Новизна ситуации, пожалуй, в том, что если прежде страждущий лечился от прошлого (плохая наследственность, патогенное детство, невротическая Ur-Szene), то сегодня человека нужно лечить от будущего, которое перестало сулить исполнение чаяний, а, наоборот, угрожает в лучшем случае неизвестностью, а в худшем – известностью. Известными и предсказуемыми конфликтами, кризисами, дефицитами. Хрущевское обещание коммунизма не было взбрыком сумасшедшего, но особой артикуляцией общего для всей цивилизации (и европейской уж всяко) ожидания рая не за горами – ожидания, которое если не навсегда, то надолго покинуло европейский субконтинент. Стоическое примирение с настоящим-как-результатом-прошлого – лишь разминка по сравнению с куда более сложным упражнением, к которому принуждает субъекта новый век. Оно состоит в примирении с угрожающим будущим.

Dialectica Balnearia

Эти вариации на постиндустриальную тему непозволительно удаляются, как может показаться, от осевого сюжета. Не заразился ли автор от своего предмета курортной расхлябанностью?
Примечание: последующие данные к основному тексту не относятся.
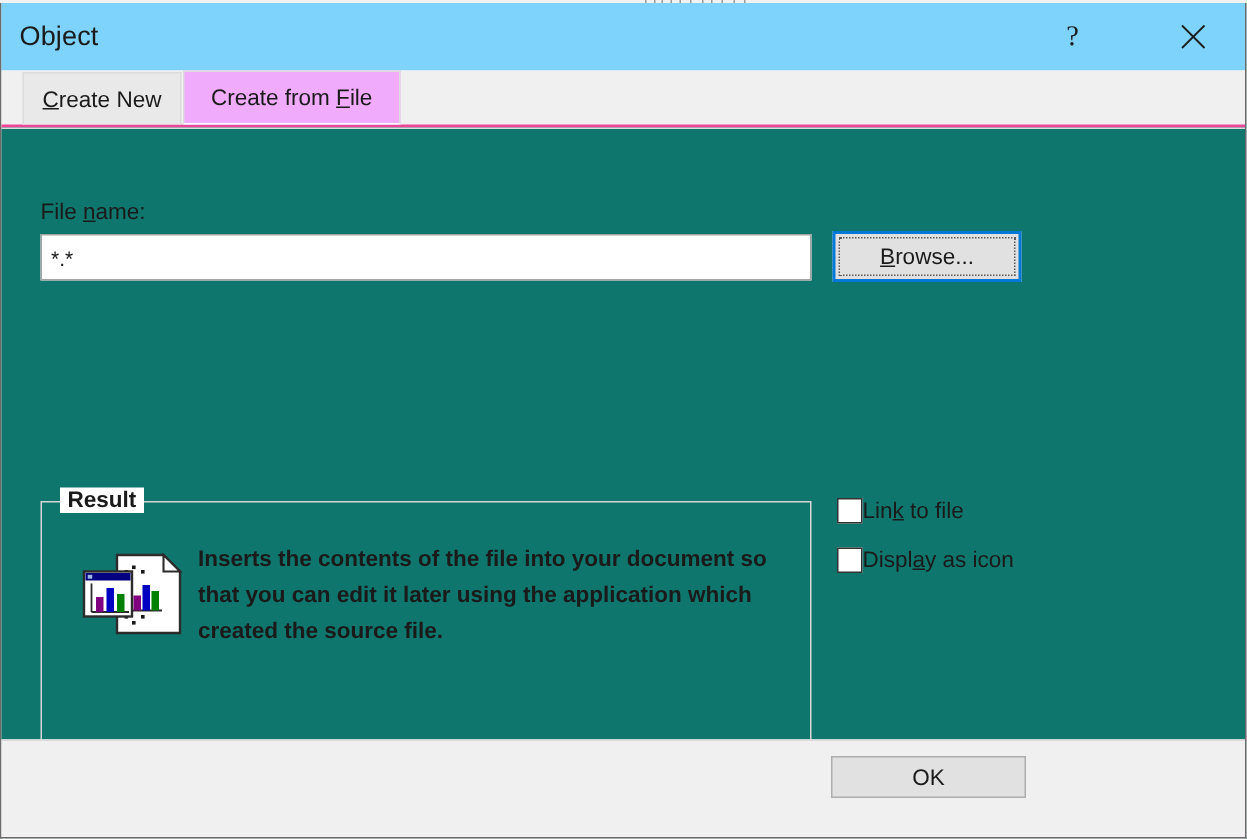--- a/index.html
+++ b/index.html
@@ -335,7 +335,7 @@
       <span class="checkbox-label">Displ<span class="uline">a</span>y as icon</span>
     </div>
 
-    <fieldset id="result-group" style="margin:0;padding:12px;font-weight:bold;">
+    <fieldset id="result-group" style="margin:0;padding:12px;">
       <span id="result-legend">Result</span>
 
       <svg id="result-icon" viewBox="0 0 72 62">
«Вот и теперь я опять далеко отошел от темы, но, кажется, такова уж судьба этих записок, что, будучи неспособны довести до разрешения одну какую-нибудь проблему, они, скорее, ассоциативно и случайно нанизывают приходящие в голову идеи. Но, может быть, – думаю я себе, – и эта манера относится к психологии курортника».

«Курортник» Германна Гессе, «заметки об одном баденском курсе лечения», написанные в 1923 и изданные в 1925 году, из которых взята эта и последующие цитаты (русского перевода под рукой не оказалось, перевожу сам), стали и в Европе, и в России предметом неброской читательской любви, сродни скрюченному ревматику с кислым лицом, незаметно переводящему дух в тени величественного Степного Волка и импозантного Магистра Игры. Формула «мы, курортники», встречающаяся с первой же страницы записок, тоже не тянет на торжественность знаменитых «мы, филологи» или «мы, позднорожденные». Мог ли знать автор этого безыскусного курортного дневника, какие многомиллионные массы узнают себя в этом «мы» через три четверти века?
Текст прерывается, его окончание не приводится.